* _ASSIGNMENT_
Go through the lines below and copy each one that holds the string "facilitation".

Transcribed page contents
= = = =

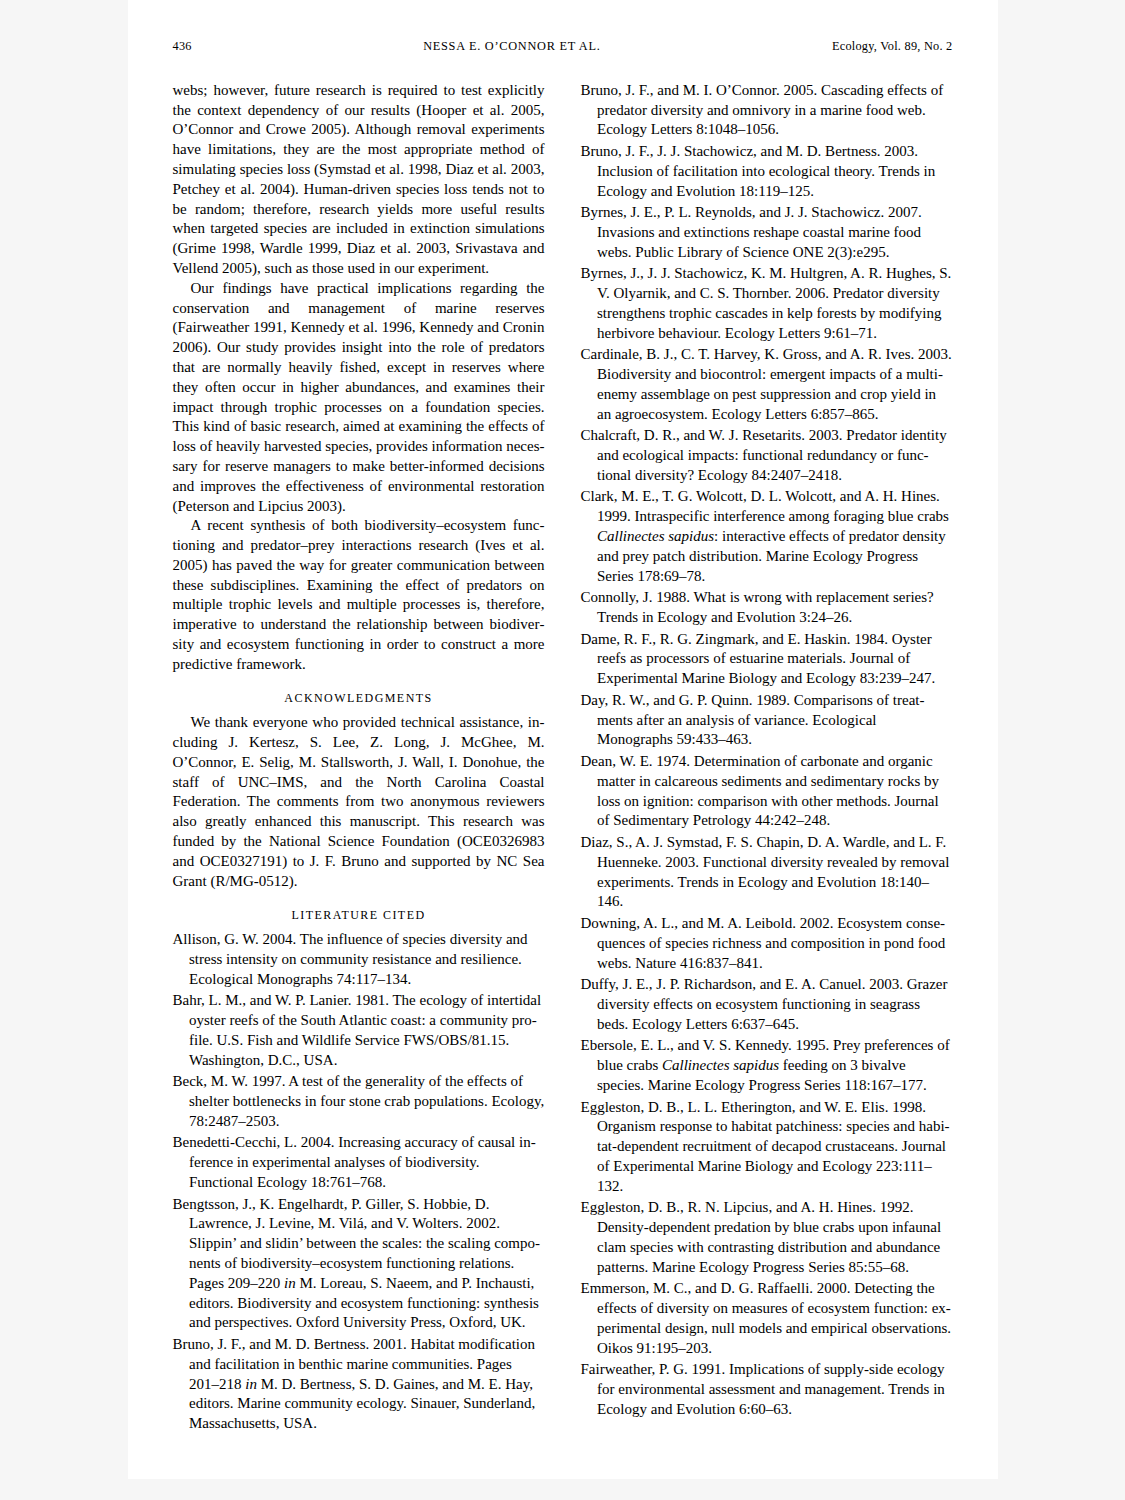436 Nessa E. O’Connor et al. Ecology, Vol. 89, No. 2
webs; however, future research is required to test explicitly the context dependency of our results (Hooper et al. 2005, O’Connor and Crowe 2005). Although removal experiments have limitations, they are the most appropriate method of simulating species loss (Symstad et al. 1998, Diaz et al. 2003, Petchey et al. 2004). Human-driven species loss tends not to be random; therefore, research yields more useful results when targeted species are included in extinction simulations (Grime 1998, Wardle 1999, Diaz et al. 2003, Srivastava and Vellend 2005), such as those used in our experiment.
Our findings have practical implications regarding the conservation and management of marine reserves (Fairweather 1991, Kennedy et al. 1996, Kennedy and Cronin 2006). Our study provides insight into the role of predators that are normally heavily fished, except in reserves where they often occur in higher abundances, and examines their impact through trophic processes on a foundation species. This kind of basic research, aimed at examining the effects of loss of heavily harvested species, provides information necessary for reserve managers to make better-informed decisions and improves the effectiveness of environmental restoration (Peterson and Lipcius 2003).
A recent synthesis of both biodiversity–ecosystem functioning and predator–prey interactions research (Ives et al. 2005) has paved the way for greater communication between these subdisciplines. Examining the effect of predators on multiple trophic levels and multiple processes is, therefore, imperative to understand the relationship between biodiversity and ecosystem functioning in order to construct a more predictive framework.
Acknowledgments
We thank everyone who provided technical assistance, including J. Kertesz, S. Lee, Z. Long, J. McGhee, M. O’Connor, E. Selig, M. Stallsworth, J. Wall, I. Donohue, the staff of UNC–IMS, and the North Carolina Coastal Federation. The comments from two anonymous reviewers also greatly enhanced this manuscript. This research was funded by the National Science Foundation (OCE0326983 and OCE0327191) to J. F. Bruno and supported by NC Sea Grant (R/MG-0512).
Literature Cited
Allison, G. W. 2004. The influence of species diversity and stress intensity on community resistance and resilience. Ecological Monographs 74:117–134.
Bahr, L. M., and W. P. Lanier. 1981. The ecology of intertidal oyster reefs of the South Atlantic coast: a community profile. U.S. Fish and Wildlife Service FWS/OBS/81.15. Washington, D.C., USA.
Beck, M. W. 1997. A test of the generality of the effects of shelter bottlenecks in four stone crab populations. Ecology, 78:2487–2503.
Benedetti-Cecchi, L. 2004. Increasing accuracy of causal inference in experimental analyses of biodiversity. Functional Ecology 18:761–768.
Bengtsson, J., K. Engelhardt, P. Giller, S. Hobbie, D. Lawrence, J. Levine, M. Vilá, and V. Wolters. 2002. Slippin’ and slidin’ between the scales: the scaling components of biodiversity–ecosystem functioning relations. Pages 209–220 in M. Loreau, S. Naeem, and P. Inchausti, editors. Biodiversity and ecosystem functioning: synthesis and perspectives. Oxford University Press, Oxford, UK.
Bruno, J. F., and M. D. Bertness. 2001. Habitat modification and facilitation in benthic marine communities. Pages 201–218 in M. D. Bertness, S. D. Gaines, and M. E. Hay, editors. Marine community ecology. Sinauer, Sunderland, Massachusetts, USA.
Bruno, J. F., and M. I. O’Connor. 2005. Cascading effects of predator diversity and omnivory in a marine food web. Ecology Letters 8:1048–1056.
Bruno, J. F., J. J. Stachowicz, and M. D. Bertness. 2003. Inclusion of facilitation into ecological theory. Trends in Ecology and Evolution 18:119–125.
Byrnes, J. E., P. L. Reynolds, and J. J. Stachowicz. 2007. Invasions and extinctions reshape coastal marine food webs. Public Library of Science ONE 2(3):e295.
Byrnes, J., J. J. Stachowicz, K. M. Hultgren, A. R. Hughes, S. V. Olyarnik, and C. S. Thornber. 2006. Predator diversity strengthens trophic cascades in kelp forests by modifying herbivore behaviour. Ecology Letters 9:61–71.
Cardinale, B. J., C. T. Harvey, K. Gross, and A. R. Ives. 2003. Biodiversity and biocontrol: emergent impacts of a multi-enemy assemblage on pest suppression and crop yield in an agroecosystem. Ecology Letters 6:857–865.
Chalcraft, D. R., and W. J. Resetarits. 2003. Predator identity and ecological impacts: functional redundancy or functional diversity? Ecology 84:2407–2418.
Clark, M. E., T. G. Wolcott, D. L. Wolcott, and A. H. Hines. 1999. Intraspecific interference among foraging blue crabs Callinectes sapidus: interactive effects of predator density and prey patch distribution. Marine Ecology Progress Series 178:69–78.
Connolly, J. 1988. What is wrong with replacement series? Trends in Ecology and Evolution 3:24–26.
Dame, R. F., R. G. Zingmark, and E. Haskin. 1984. Oyster reefs as processors of estuarine materials. Journal of Experimental Marine Biology and Ecology 83:239–247.
Day, R. W., and G. P. Quinn. 1989. Comparisons of treatments after an analysis of variance. Ecological Monographs 59:433–463.
Dean, W. E. 1974. Determination of carbonate and organic matter in calcareous sediments and sedimentary rocks by loss on ignition: comparison with other methods. Journal of Sedimentary Petrology 44:242–248.
Diaz, S., A. J. Symstad, F. S. Chapin, D. A. Wardle, and L. F. Huenneke. 2003. Functional diversity revealed by removal experiments. Trends in Ecology and Evolution 18:140–146.
Downing, A. L., and M. A. Leibold. 2002. Ecosystem consequences of species richness and composition in pond food webs. Nature 416:837–841.
Duffy, J. E., J. P. Richardson, and E. A. Canuel. 2003. Grazer diversity effects on ecosystem functioning in seagrass beds. Ecology Letters 6:637–645.
Ebersole, E. L., and V. S. Kennedy. 1995. Prey preferences of blue crabs Callinectes sapidus feeding on 3 bivalve species. Marine Ecology Progress Series 118:167–177.
Eggleston, D. B., L. L. Etherington, and W. E. Elis. 1998. Organism response to habitat patchiness: species and habitat-dependent recruitment of decapod crustaceans. Journal of Experimental Marine Biology and Ecology 223:111–132.
Eggleston, D. B., R. N. Lipcius, and A. H. Hines. 1992. Density-dependent predation by blue crabs upon infaunal clam species with contrasting distribution and abundance patterns. Marine Ecology Progress Series 85:55–68.
Emmerson, M. C., and D. G. Raffaelli. 2000. Detecting the effects of diversity on measures of ecosystem function: experimental design, null models and empirical observations. Oikos 91:195–203.
Fairweather, P. G. 1991. Implications of supply-side ecology for environmental assessment and management. Trends in Ecology and Evolution 6:60–63.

= = = =

* _TASK OUTPUT_
Bruno, J. F., and M. D. Bertness. 2001. Habitat modification and facilitation in benthic marine communities. Pages 201–218 in M. D. Bertness, S. D. Gaines, and M. E. Hay, editors. Marine community ecology. Sinauer, Sunderland, Massachusetts, USA.
Bruno, J. F., J. J. Stachowicz, and M. D. Bertness. 2003. Inclusion of facilitation into ecological theory. Trends in Ecology and Evolution 18:119–125.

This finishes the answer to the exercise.